Meet the New Act, Same as the Old Act
| date: | Tuesday, May 31, 2011 - 11:35 PM UTC |
| category: | Apologies for a Long Absence, National Security |
| tags: | barack obama, barely restrained self-loathing, how do you waterboard a spider, joe lieberman is a shit house, politics, redacted, search engine optimization, secret documents, the SNITCHES get STITCHES amendment, the USA PATRIOT act |
It’s been a little while since I last updated with anything that wasn’t one of my cool videos. In fact, Spacklecube as a whole has been kind of dead, with only David’s truly insane dreamworld and Alex’s incredibly banal dreamworld breaking up the boredom. For my part, I’ve been busy, and unlike some people, I don’t have a cushy office job where I can just sit around all day and not update Spacklecube. No, I do the work of a real man: trying to justify my existence to myself. Well I have managed to stop doing that for almost TWO WHOLE HOURS and now I can present you with some of that brand new Spacklecube content you have all come to know and love with:
10 Amendments in the Renewed USA PATRIOT Act You Might Not Have Known About

could you honestly say you would give a shit if these things got waterboarded
1. The Sessions-Baucus Amendment legally redefines terrorists from “enemy combatants” to “a fairly persistent species of spider,” which means they no longer have human rights. Bush Lawyer John Yoo long pushed for this provision, now embraced by the Obama administration. His legal basis for the argument was that, “nobody cares about what happens to spiders, because they are fucking terrifying.”
2. After a difficult weeks-long procedural battle the Paul-Sanders Amendment was adopted. This amendment specifies that provisions of the PATRIOT Act can only be used on suspected terrorists.
3. After a 3-minute meeting in the White House between Lindsay Graham, Barack Obama, and Harry Reid, a rider was added to the Paul-Sanders Amendment defining a “terrorist” as “an individual who has done something that may or may not be bad anywhere, ever,” and “suspected” as “literally anyone.” After meeting with Chuck Schumer, the subclause, “who makes less than $1,000,000 in pre-tax revenue per year” was added to the provision. The amendment was passed while Senators Rand Paul and Bernie Sanders were waiting at the park behind the Capitol Building where they had been told that pretty girl they have a crush on wanted to talk to them.

seriously, fuck this guy
4. The Feinstein-McConnell amendment adds provisions on leaking classified information. The Subversive Nationals Implicated in Trafficking Classified or Harmful Executive Secrets Get Secret Trials, Interment, Two in the Chest, and Hospital Emergency Services Amendment prescribes harsh penalties for anyone accused of leaking classified information. When asked about the SNITCHES Get STITCHES Amendment, Sen. Feinstein said, “Bitches best watch who they talk to, ‘fore they find themselves in solitary confinement six feet deep.”
5. The Lieberman Amendment requires that somebody, anybody, pay attention to this sad little sack of pig excrement.
6. The Default Classification Amendment now instantly classifies all use of the English language by government employees. Any use of the English language in a building where “government business is conducted” is immediately classified as SECRET/NOFORN. Any conversations with the President or White House Press Conferences are classified as TOP SECRET. The sponsors of this bill are unknown, as their sponsorship was retroactively classified by the passage of the bill.

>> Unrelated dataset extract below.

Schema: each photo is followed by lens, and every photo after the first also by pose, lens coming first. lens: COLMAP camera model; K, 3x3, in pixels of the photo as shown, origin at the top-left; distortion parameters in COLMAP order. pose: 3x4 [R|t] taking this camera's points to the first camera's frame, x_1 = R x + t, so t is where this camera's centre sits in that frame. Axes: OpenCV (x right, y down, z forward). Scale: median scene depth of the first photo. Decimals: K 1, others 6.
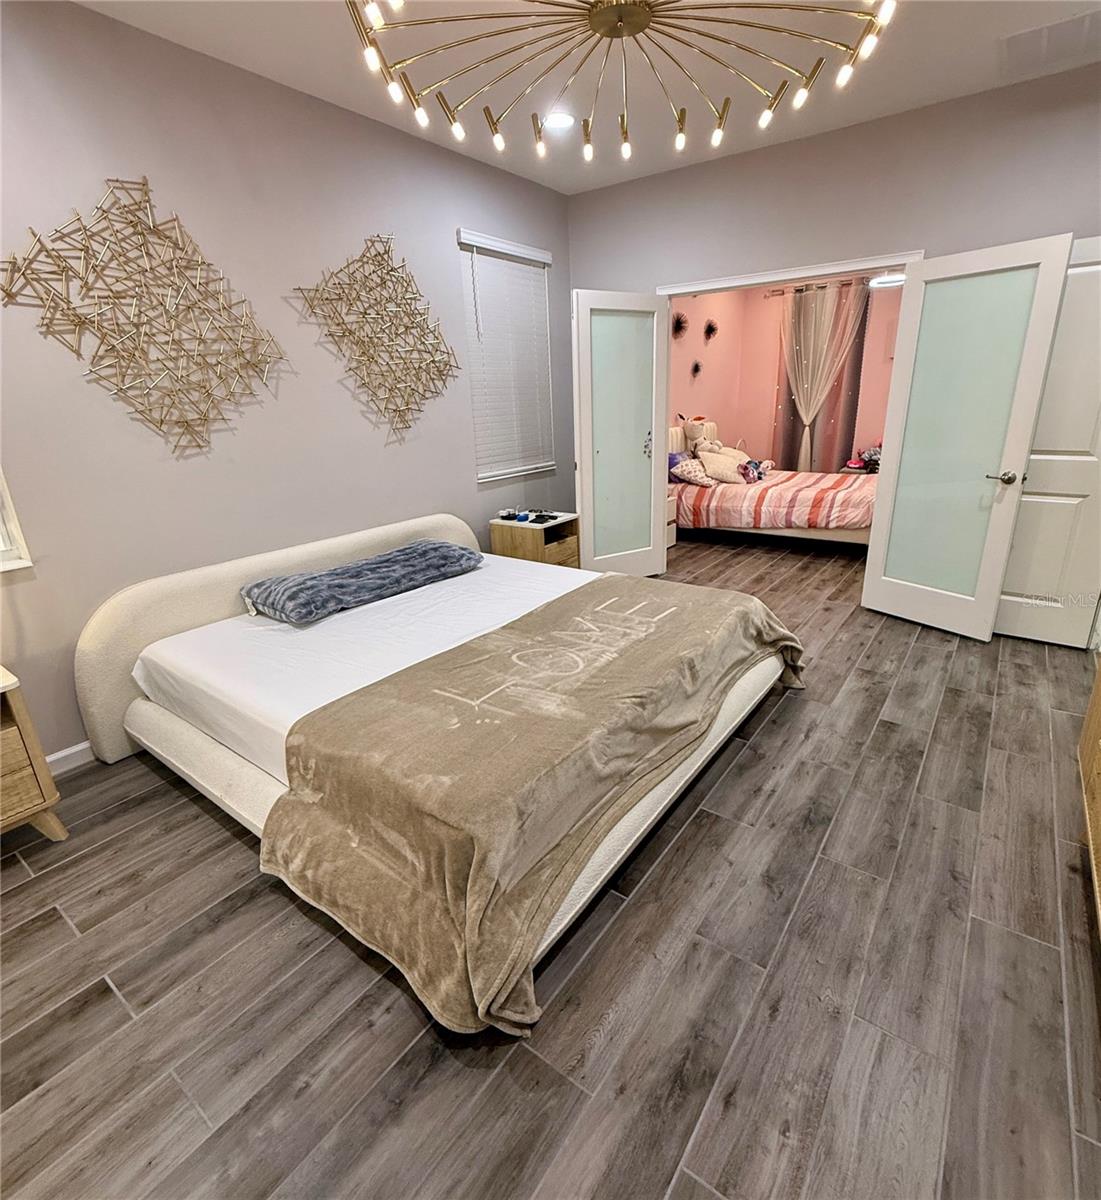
lens RADIAL K [[601.6, 0, 550.5], [0, 601.6, 600.0], [0, 0, 1]] dist [-0.001646, 0.000410]
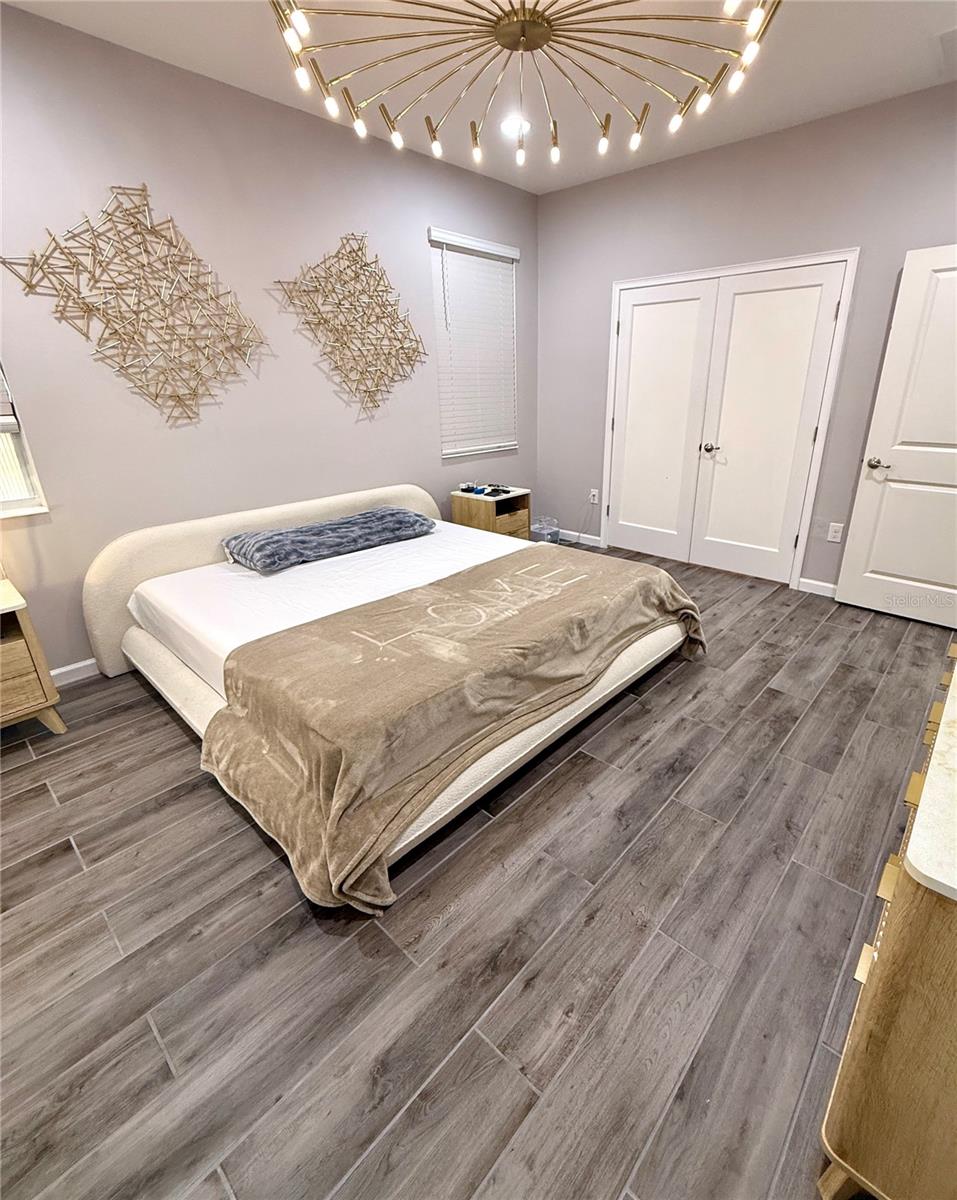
lens RADIAL K [[544.0, 0, 501.2], [0, 544.0, 591.6], [0, 0, 1]] dist [0.000650, -0.000312]
pose [[0.994479, 0.056358, -0.088518, 0.165238], [-0.052704, 0.997680, 0.043092, 0.008952], [0.090742, -0.038189, 0.995142, -0.026777]]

a FOIA request can be filed to read the constitution but unfortunately FOIA is also classified now
7. A rider added by Sen. Inhofe expands the Default Classification Amendment to include the constitution. All public versions of the Constitution now read “We the people, [REDACTED].” Citation of the Constitution in open session of congress can now be prosecuted under the Espionage Act.
8. The Look Out Behind You Amendment specifies that the American public be informed if the calls are coming from INSIDE THE HOUSE!
9. The Huge Subsidies to Bribe Senators Who Pretend to be Principled Amendment, also known as the Lincoln-Nelson Amendment, specifies that Blanche Lincoln and Ben Nelson be allowed to “back up a truck to Fort Knox and take whatever they want as long as they stop talking to the media right now.”
10. The Internet List-Based Comedy Amendment specifies that “lists of items intended for either comedic effect, the provocation of discussion, or both” are “incredibly fucking lazy” and that anyone who produces one “should just fucking kill themselves.” A rider was added noting that, “if Google would change their algorithm so suicide increased a site’s page rank, we could solve this problem overnight.”